The crater is even more impressive during the night. During nighttime, the darkness is total (we’re in the middle of the desert), and the only source of light is this crater, with big flames coming out of it. I was excited like a little kid, taking pictures from different angles, and then it was already time to go to sleep (in a tent), still smiling, thinking about what I just saw. The day after, all the cars left Darvaza, one after the other. It’s already time to go, let’s head to the border to go to Uzbekistan…
You want to go to Darvaza?
- Before going to Darvaza, you need to manage to go to Turkmenistan, and it is definitely not easy. I wrote an article with a lot of travel tips before going to Turkmenistan (visa, money…). Check it out!
- Nothing bad happened to me but please, do not go to Turkmenistan without a travel insurance! You never know what could happen…
- Many websites are blocked in Turkmenistan. To use the internet freely, you need a VPN. I use ExpressVPN, fast and efficient. I really recommend it! It allowed me to surf the net freely.
- If you were able to make it in Turkmenistan with a tourist visa, then you have nothing to do. The tourist agency will take care and arrange everything for you.

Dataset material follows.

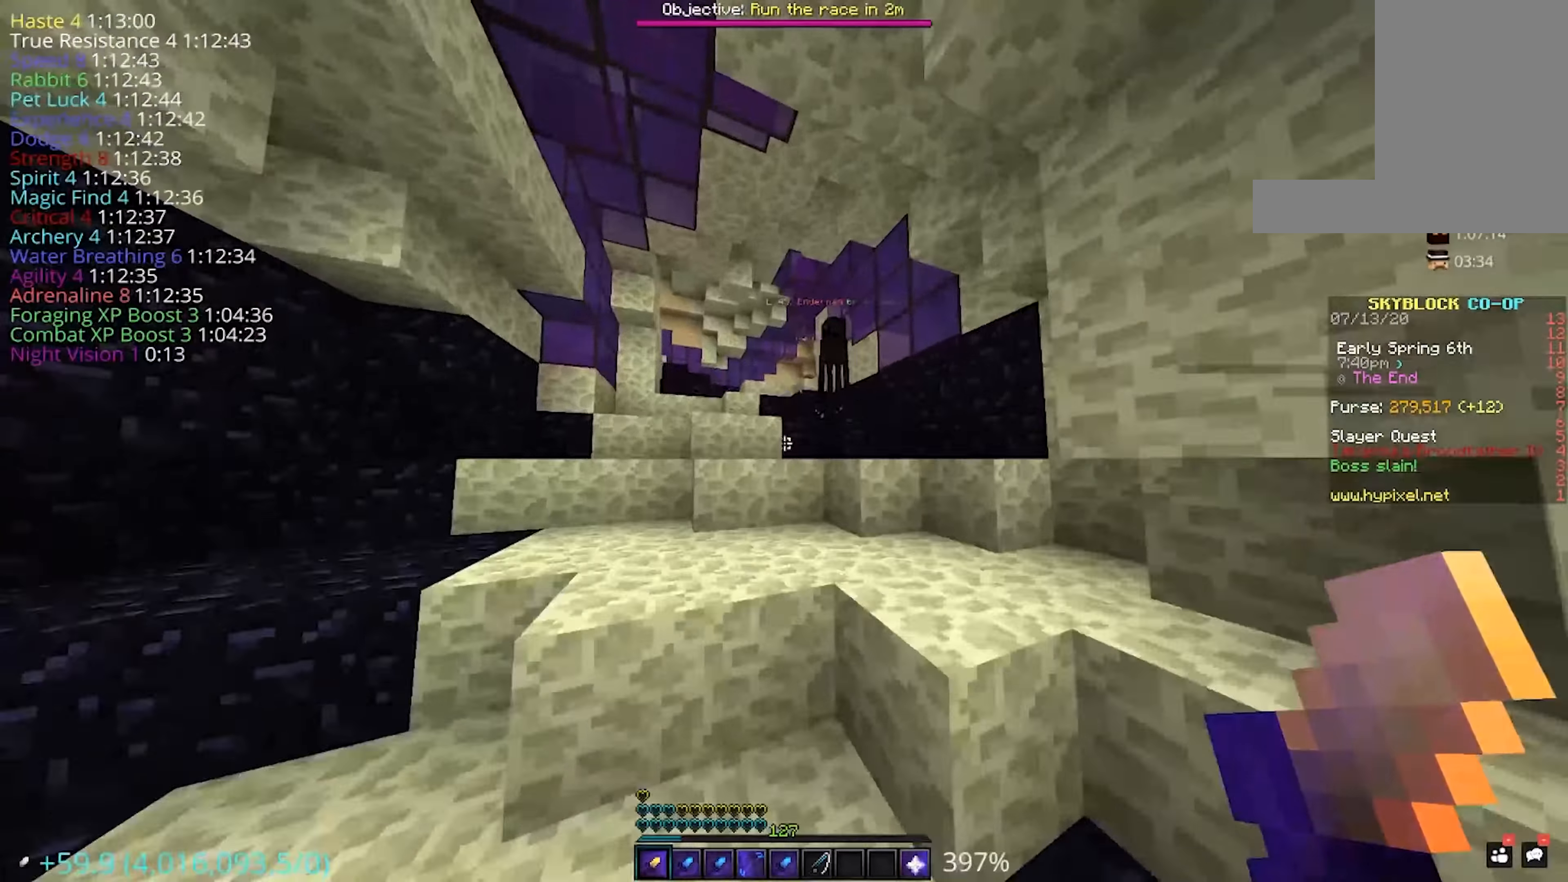
{"keys": ["a", "w"], "mouse": [], "events": [[167, "space", "up"], [233, "a", "down"]]}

- If, like most people, you’re on a transit visa, then you’ll have to find a way to go there. You can ask your hotel if they organize trips to Darvaza. Almost all the hotels will say yes, and they’ll call an agency for you. You set a date and time, and a driver will pick you up at the hotel in his SUV, to drive you to Darvaza. The price, what’s included… Varies a lot. You have to bargain! In my case, we were three going to Darvaza : a couple from Thailand and me. We paid 120$ each. For this price, a driver picked us up at the hotel in Ashgabat, he drove us to Darvaza (3-hours ride), he had tents and he pitched them for us, and the dinner was included (bread and chicken basically). The day after, the couple and I had to leave the country, so the guy drove us all the way to the border with Uzbekistan, in the north of the country, 3 hours and a half away from Darvaza. All this was negotiated beforehand. I heard about solo travelers paying 300$ for the same thing, others 250$, and I also heard about a couple paying 160$ each… You have to see by yourself! I’m usually independent, but my visa was expiring, and I wanted to leave the country on time. I really wanted to avoid big troubles by overstaying. I paid the price but then I wasn’t worried anymore.
- For those who really want to do everything on their own, there are a few options. From Ashgabat, you can go to Darvaza by bus. Go to the Ashgabat International bus station, and get a ticket the day before (it’s 13.5 manat, which is 3.50 euros). You can either take the 7am bus going to Dasoguz, or the 8am bus going to Konye Urgench. It’s a 3 hours ride. Otherwise you can take the train. It will cost you 5 euros maximum. Or you can take a shared taxi (around 20$), but of course the taxi will leave once the car is full…
- The main problem when you take the bus or the train : they stop at the Darvaza station, not the gas crater. There’s 7 kilometers (4.5 miles) from the station to the crater… By foot? Don’t forget you’re in the middle of the desert, probably carrying all your stuff… Some drivers there propose having a ride from the station to the crater. 10$ a return ride on the back of a motorcycle, or 50$ by jeep (50$ is the price for the full car, so you can bargain). You should see drivers from late afternoon.
- Another problem when you get there by bus or train : leave the place. Buses passing by Darvaza, either going north or south, are often full. Shared taxis as well. There’s still the train, or you can hitchhike. Trucks passing by are used to this, and they often take travelers, but they’re extremely slow…
- If you’re still motivated to go to Darvaza, one thing : bring a lot of water! A tent/a sleeping bag if you come by yourself! Something to eat! And toilet paper if needed, you’ll notice a lot of people pooped around the crater (we’re in the middle of nowhere!)